Four Sided Triangle (1953)

Posted: November 21, 2022 in Uncategorized

It’s been on my shelf for years and years, but I finally got around to watching the hyphen-free Four Sided Triangle, Hammer’s first full-on plunge into SF (not their first horror film — that was 1935’s Mystery of the Mary Celeste). It’s an interesting film, with many embryonic elements that would achieve their full flowering in later films. It’s also much less lurid than the poster would suggest.

As with the Frankenstein films, we have a lab, not in a Gothic castle, but in rather more ordinary surroundings, such an attic, a basement, or, as in this case, a barn.

And then there’s the horror of mad science tampering with identity. The plot has our obsessed scientist duplicating the woman he loves in the hopes that this version will love him back, while completely ignoring the fact that he is duplicating her history, memories and emotions along with her body, with tragic results. This anticipates the themes to be explored in the likes of Frankenstein Created Woman and Frankenstein Must Be Destroyed.

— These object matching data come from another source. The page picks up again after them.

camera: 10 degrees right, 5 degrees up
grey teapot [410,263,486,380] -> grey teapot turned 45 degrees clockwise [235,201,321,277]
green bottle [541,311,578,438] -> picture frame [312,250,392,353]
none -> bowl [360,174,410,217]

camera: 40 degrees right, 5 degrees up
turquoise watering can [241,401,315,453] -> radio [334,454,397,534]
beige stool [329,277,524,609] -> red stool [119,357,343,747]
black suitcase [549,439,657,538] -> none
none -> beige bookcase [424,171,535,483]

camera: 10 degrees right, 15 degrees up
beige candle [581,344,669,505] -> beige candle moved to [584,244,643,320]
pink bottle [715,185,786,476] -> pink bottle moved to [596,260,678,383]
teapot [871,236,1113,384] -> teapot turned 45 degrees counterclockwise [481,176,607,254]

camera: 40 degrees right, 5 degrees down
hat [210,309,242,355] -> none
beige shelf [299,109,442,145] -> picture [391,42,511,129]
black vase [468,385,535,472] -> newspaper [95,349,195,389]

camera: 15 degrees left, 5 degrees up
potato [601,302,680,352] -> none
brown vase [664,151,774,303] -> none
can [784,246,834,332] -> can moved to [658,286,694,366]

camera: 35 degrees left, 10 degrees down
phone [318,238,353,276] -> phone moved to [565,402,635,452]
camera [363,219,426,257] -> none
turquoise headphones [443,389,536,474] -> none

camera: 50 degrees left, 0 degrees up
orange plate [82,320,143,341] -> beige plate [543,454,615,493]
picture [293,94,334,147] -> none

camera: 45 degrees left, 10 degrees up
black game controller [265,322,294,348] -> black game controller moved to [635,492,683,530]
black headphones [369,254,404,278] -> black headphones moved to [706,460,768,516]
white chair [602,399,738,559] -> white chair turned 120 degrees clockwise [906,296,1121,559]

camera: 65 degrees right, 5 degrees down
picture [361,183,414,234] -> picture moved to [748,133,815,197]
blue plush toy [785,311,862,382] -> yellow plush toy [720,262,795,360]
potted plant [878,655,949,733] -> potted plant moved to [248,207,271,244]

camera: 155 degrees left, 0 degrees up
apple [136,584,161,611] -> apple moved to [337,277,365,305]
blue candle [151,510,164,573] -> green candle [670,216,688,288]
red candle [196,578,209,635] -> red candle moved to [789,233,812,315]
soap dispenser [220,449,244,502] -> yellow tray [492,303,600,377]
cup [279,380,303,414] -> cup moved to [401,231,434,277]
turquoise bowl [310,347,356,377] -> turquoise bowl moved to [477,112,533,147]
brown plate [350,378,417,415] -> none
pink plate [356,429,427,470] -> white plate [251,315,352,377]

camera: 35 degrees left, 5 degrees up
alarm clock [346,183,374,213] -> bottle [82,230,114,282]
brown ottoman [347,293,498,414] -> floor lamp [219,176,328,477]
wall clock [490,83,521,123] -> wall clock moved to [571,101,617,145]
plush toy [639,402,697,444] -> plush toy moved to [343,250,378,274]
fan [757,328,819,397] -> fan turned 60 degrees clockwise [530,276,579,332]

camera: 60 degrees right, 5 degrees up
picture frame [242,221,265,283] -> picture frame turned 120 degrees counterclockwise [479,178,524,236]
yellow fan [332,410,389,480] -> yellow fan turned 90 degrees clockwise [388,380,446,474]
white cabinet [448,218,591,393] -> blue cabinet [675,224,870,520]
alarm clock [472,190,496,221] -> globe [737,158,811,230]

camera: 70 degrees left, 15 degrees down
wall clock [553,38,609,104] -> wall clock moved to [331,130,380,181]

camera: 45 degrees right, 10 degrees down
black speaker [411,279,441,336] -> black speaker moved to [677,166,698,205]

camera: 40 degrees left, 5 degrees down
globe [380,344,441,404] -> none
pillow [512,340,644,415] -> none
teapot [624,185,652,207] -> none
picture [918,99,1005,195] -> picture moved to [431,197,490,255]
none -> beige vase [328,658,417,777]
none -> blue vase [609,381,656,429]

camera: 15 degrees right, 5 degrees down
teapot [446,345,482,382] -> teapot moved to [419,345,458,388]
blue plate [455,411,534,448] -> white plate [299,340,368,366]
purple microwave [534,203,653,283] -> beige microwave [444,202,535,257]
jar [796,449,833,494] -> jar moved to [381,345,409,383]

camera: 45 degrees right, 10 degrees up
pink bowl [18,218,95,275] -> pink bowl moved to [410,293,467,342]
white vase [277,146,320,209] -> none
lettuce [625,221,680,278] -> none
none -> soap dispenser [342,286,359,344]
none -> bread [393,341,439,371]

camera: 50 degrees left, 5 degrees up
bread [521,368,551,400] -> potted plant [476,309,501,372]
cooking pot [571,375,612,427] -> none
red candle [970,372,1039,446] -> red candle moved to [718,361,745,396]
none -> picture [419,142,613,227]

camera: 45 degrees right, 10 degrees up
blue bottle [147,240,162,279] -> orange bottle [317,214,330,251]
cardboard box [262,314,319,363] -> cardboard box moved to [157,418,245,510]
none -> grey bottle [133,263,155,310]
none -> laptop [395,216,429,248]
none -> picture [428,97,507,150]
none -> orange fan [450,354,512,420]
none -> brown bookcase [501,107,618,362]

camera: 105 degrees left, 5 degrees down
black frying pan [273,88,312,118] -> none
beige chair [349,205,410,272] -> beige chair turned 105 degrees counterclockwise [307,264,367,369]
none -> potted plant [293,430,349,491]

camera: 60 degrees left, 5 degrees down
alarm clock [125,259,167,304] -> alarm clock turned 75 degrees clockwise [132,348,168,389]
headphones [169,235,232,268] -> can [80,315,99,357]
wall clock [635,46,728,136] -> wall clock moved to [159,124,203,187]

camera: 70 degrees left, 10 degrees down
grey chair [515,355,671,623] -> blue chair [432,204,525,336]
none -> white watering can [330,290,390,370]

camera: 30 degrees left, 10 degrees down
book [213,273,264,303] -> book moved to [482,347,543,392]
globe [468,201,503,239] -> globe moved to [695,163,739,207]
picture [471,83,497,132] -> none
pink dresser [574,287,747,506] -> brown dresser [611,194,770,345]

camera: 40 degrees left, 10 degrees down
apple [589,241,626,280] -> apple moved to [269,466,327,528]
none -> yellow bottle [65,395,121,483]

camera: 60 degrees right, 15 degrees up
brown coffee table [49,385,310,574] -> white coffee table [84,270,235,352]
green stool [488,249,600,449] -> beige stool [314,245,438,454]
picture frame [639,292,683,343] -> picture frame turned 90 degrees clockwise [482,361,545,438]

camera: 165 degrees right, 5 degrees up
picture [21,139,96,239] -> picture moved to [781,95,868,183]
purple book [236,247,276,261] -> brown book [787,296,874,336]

Meanwhile, Barbara Payton, in one of two films she would star in for Hammer, does very well in a somewhat underwritten dual role. She conveys the suicidal agony of the duplicate with hearbreaking poignancy, and the Mid-Atlantic accent she adopts works well in suggesting a character whose upbringing has been split between England and the US.

The overemphasis on the lab scenes (which really do go on and on) unfortunately results in the relationship tragedy being underdeveloped, with Payton in particular barely being given the chance to show what she can do, but as a first draft of what was shortly to come, this remains intriguing.